Der Übergang ist gelinde gesagt radikal. Mit dem neuen Jahr geht die rotierende Präsidentschaft des Rates der Europäischen Union am 1. Januar von Ungarn auf Polen über. Und wenn die beiden Länder in den letzten Jahren ziemlich nahe beieinander standen, markierte der Krieg in der Ukraine einen Bruch, und die Machtübernahme von Donald Tusk in Warschau veränderte die Situation völlig.
Der Chef unter den 27, Victor Orban, hat seinem Ruf während der sechs Monate der ungarischen Präsidentschaft nicht geschadet, indem er seine europäischen Partner regelmäßig verärgerte und sie manchmal in Verlegenheit brachte, indem er sich als geschickt in der Paralleldiplomatie erwies und sehr entgegenkommend gegenüber Moskau war.
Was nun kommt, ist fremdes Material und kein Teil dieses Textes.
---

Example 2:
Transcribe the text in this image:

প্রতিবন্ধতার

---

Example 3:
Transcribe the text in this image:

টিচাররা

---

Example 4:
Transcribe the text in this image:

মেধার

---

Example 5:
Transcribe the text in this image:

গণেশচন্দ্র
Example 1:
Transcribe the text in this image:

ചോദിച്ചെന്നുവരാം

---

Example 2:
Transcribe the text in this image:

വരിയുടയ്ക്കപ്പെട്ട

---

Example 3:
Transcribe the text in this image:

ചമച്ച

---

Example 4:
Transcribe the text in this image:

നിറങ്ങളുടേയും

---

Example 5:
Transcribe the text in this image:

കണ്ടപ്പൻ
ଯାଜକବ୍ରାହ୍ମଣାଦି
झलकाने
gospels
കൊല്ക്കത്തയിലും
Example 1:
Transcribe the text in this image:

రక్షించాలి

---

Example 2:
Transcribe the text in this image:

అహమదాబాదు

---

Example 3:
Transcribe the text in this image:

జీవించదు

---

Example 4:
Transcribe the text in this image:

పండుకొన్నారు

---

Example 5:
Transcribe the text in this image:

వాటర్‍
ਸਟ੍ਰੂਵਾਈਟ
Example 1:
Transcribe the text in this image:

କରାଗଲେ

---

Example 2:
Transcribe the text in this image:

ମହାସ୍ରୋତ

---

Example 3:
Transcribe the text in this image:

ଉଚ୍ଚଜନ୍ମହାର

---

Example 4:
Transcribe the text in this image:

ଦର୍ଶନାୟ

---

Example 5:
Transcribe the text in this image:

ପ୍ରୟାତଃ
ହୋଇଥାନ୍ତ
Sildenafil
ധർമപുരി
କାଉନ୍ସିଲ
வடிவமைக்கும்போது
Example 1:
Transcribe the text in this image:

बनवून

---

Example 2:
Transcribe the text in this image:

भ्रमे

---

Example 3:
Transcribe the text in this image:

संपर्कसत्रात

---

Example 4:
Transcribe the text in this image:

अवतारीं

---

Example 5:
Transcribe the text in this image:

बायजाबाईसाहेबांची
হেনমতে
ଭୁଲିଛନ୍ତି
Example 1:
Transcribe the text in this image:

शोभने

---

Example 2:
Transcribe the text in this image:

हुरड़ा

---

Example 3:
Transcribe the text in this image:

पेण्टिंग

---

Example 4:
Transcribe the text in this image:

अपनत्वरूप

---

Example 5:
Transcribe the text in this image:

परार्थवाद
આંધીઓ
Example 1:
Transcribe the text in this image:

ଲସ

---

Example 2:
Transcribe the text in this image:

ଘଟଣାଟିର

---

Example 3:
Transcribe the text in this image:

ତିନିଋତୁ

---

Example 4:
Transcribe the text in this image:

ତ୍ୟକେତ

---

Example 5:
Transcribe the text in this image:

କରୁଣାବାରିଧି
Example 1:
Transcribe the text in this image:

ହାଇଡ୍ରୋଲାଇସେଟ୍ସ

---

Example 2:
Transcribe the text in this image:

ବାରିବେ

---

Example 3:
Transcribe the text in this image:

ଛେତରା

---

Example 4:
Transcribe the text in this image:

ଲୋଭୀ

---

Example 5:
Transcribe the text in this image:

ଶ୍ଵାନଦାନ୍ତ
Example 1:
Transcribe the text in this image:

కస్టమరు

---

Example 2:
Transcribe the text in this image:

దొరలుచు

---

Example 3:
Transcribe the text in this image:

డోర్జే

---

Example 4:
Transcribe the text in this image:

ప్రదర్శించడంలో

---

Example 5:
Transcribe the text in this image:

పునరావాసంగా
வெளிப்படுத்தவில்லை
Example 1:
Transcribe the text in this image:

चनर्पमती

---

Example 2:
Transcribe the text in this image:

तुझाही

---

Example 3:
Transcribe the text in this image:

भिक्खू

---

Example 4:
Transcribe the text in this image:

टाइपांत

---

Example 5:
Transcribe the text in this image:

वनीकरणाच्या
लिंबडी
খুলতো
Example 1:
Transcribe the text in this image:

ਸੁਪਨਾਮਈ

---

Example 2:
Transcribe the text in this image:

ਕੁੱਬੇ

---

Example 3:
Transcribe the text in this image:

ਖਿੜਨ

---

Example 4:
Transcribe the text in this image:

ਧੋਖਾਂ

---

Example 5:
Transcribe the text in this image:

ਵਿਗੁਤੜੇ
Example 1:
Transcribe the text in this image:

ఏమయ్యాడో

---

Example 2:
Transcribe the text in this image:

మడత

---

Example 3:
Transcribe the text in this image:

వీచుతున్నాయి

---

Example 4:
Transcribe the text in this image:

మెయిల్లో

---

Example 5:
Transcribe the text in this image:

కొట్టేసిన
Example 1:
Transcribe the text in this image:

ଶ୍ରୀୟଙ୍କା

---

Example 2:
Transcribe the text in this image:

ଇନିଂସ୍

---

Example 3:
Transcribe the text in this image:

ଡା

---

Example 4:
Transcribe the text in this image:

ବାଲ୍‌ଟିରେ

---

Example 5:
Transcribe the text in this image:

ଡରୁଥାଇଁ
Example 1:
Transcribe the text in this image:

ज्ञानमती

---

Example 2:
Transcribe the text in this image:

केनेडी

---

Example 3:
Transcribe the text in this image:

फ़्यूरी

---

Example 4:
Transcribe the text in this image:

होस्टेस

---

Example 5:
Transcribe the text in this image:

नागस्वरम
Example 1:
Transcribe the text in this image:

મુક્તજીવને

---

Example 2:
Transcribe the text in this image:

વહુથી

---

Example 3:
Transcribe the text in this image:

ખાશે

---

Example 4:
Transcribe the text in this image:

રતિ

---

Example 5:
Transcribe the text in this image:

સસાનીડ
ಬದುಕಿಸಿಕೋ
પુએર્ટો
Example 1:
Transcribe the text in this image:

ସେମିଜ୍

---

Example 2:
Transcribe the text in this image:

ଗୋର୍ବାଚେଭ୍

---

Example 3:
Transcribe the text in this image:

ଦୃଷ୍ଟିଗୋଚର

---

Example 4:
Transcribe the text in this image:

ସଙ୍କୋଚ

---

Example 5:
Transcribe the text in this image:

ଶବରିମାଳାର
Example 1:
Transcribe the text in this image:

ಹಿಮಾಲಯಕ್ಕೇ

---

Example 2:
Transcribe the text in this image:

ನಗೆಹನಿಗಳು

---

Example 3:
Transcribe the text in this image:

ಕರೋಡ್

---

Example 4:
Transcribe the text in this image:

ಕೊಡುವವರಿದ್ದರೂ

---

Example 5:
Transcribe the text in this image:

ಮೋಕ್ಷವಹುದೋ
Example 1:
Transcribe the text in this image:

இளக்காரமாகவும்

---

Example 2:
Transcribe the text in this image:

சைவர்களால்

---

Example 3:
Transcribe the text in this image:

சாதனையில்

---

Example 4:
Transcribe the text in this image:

Mit seinen Überraschungsbesuchen, etwa in Georgien, um den umstrittenen Sieg der pro-russischen Partei zu begrüßen, oder in Mar-a-Lago in Florida, um ein herzliches Interview mit Donald Trump zu führen, hat der magyarische Führer weiterhin seine persönliche Karte ausgespielt . Und um in einem ganz besonderen Kontext zu surfen, mit geschwächten europäischen Persönlichkeiten (Macron und Scholz an der Spitze) und einer populistischen Strömung, deren wesentlicher Teil er ist, mit vollem Aufstieg, von Meloni über Le Pen bis hin zu Robert Fico in der Slowakei.
Es ist ein völlig gegensätzliches Profil, das es ihm ermöglicht, in Europa den Ton anzugeben. Als überzeugter Europäer und glühender Unterstützer Kiews will Donald Tusk der EU neuen Schwung verleihen und den wachsenden Einfluss Warschaus auf die europäische Bühne bestätigen. Polen ist seit Beginn der russischen Invasion ein unversöhnlicher Verbündeter der Ukraine und hat seine militärischen Ressourcen erheblich verstärkt. Sein Ministerpräsident räumt Verteidigungs- und Sicherheitsfragen in den kommenden Monaten Priorität ein. All dies, während in der Ukraine ab Anfang dieses Jahres Verhandlungen erforderlich sein könnten, die von einem anderen Donald, in diesem Fall Trump, vorangetrieben werden.
Auch Polen bereitet sich auf ein Jahr voller Ereignisse vor, zwischen einer Präsidentschaftswahl im August und zwei großen Gedenkfeiern, mit dem 80. Jahrestag der Befreiung der Lager Ende Januar und der Kapitulation der Nazis im Mai, aber auch der 70. Jahrestag des Warschauer Pakts, der vor dem Hintergrund des Krieges in der Ukraine besondere Resonanz finden wird.
Auf jeden Fall bestätigte das Jahresende die Distanz, die Polen und Ungarn mittlerweile trennt. Während die beiden Länder schon lange eine konservative Basis in Europa bildeten und ähnliche Positionen vertraten, als die Pis (Partei Recht und Gerechtigkeit) in Warschau an der Macht war, verändert die neue politische Situation das Gleichgewicht. Das beweist diese erstaunliche Episode, die sich kurz vor Weihnachten ereignete. Ungarn hat beschlossen, dem ehemaligen stellvertretenden polnischen Justizminister Marcin Romanowski, der von der polnischen Justiz verfolgt wird und gegen den ein europäischer Haftbefehl verhängt wurde, den Status eines politischen Flüchtlings anzubieten … Sein Fall könnte die Beziehungen der beiden noch mehr belasten Hauptstädte und ihre Führer. Donald Tusk und Victor Orban, über die im Jahr 2025 zweifellos viel gesprochen werden wird.